§ Work request:
Look through the data below and extract, unchanged, the lines from the one that contains "thumb cmc: (717, 459)" to the one that contains "ring dip: (642, 378)", both included.
━━ Data under study ━━
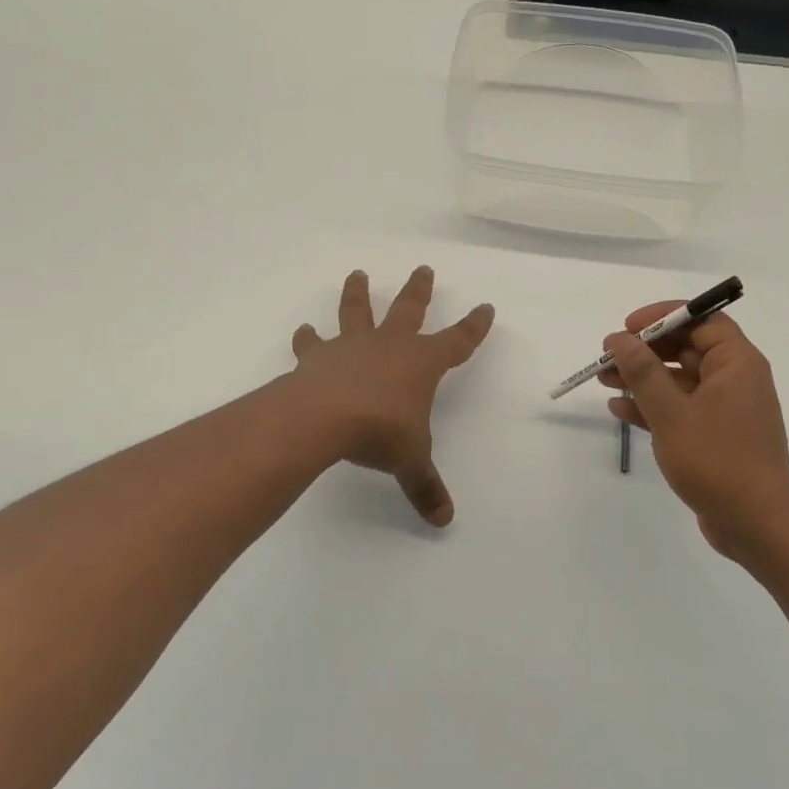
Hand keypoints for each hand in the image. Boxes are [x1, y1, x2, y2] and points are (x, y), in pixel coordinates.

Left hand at [290, 267, 495, 526]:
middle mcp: (390, 346)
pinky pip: (313, 343)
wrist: (325, 417)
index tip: (485, 307)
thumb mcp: (410, 461)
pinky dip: (308, 338)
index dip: (473, 327)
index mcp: (422, 363)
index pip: (457, 341)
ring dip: (358, 293)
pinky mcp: (319, 356)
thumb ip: (425, 486)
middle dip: (419, 291)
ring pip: (358, 311)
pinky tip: (303, 331)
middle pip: (409, 309)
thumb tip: (444, 520)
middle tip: (423, 269)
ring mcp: (353, 346)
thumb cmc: (381, 432)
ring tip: (357, 274)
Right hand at [600, 304, 788, 558]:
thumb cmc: (717, 459)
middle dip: (645, 350)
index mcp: (736, 363)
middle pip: (686, 348)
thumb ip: (643, 371)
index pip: (702, 319)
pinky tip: (620, 409)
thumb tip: (619, 339)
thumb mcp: (671, 412)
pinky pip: (680, 408)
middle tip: (608, 356)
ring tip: (604, 380)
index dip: (664, 316)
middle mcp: (734, 379)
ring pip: (678, 379)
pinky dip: (652, 406)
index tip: (629, 327)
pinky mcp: (715, 435)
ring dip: (642, 378)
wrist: (757, 524)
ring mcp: (725, 409)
━━━
§ Response to the exercise:
thumb cmc: (717, 459)
middle dip: (645, 350)
index mcp: (736, 363)
middle pip: (686, 348)
thumb ip: (643, 371)
index pip: (702, 319)
pinky tip: (620, 409)
thumb tip: (619, 339)
thumb mcp: (671, 412)
pinky pip: (680, 408)
middle tip: (608, 356)
ring tip: (604, 380)
index dip: (664, 316)
middle mcp: (734, 379)
ring pip: (678, 379)
pinky dip: (652, 406)
index tip: (629, 327)
pinky mcp: (715, 435)
ring dip: (642, 378)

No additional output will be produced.